Editorial note

Methodology

What the numbers are, where they come from, and where the public data runs out.

Where the Numbers Come From

Every figure on Edgework is pulled live from NHL’s public web API at api-web.nhle.com. The homepage leaderboards draw on the NHL EDGE tracking feed — the same puck-and-player tracking that powers broadcast graphics — while player profiles blend EDGE data with classic box-score stats.

League Leaders

The six leaderboard cards each call a dedicated EDGE “top-10” endpoint — skating speed, speed bursts, skating distance, shot speed, offensive-zone time and 5-on-5 save percentage. The six endpoints are fetched in parallel and normalized into one shape so the page can render them identically.

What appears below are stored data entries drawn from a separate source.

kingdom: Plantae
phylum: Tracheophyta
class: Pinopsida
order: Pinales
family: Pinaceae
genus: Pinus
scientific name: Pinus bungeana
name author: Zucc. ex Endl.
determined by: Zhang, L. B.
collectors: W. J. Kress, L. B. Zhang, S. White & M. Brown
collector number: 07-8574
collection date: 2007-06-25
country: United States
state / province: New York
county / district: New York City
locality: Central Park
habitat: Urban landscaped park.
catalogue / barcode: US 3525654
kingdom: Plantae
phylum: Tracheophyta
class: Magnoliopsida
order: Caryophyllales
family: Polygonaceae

Speed Bursts · 20+ MPH sums the 20–22 mph and 22 mph-plus tracking buckets for a true count at or above 20 mph.

Scoring Leaders

Top Forwards and Top Defensemen rank by points, split out of the league-wide scoring list. Top Goalies ranks by wins: goals saved above expected(GSAx) is the metric we’d prefer, but it requires an expected-goals model that NHL does not publish through the public API.

Known Gaps

NHL does not expose public top-10 leaderboards for shots on goal or high-danger shots — that tracking data lives only on individual player pages. As a result those two leaderboards are not shown here. Anything we cannot source cleanly is left out rather than estimated.

Freshness

Leaderboard data is cached for one hour; player profiles are cached for twelve. The “last refreshed” timestamp in the footer marks when the homepage last regenerated.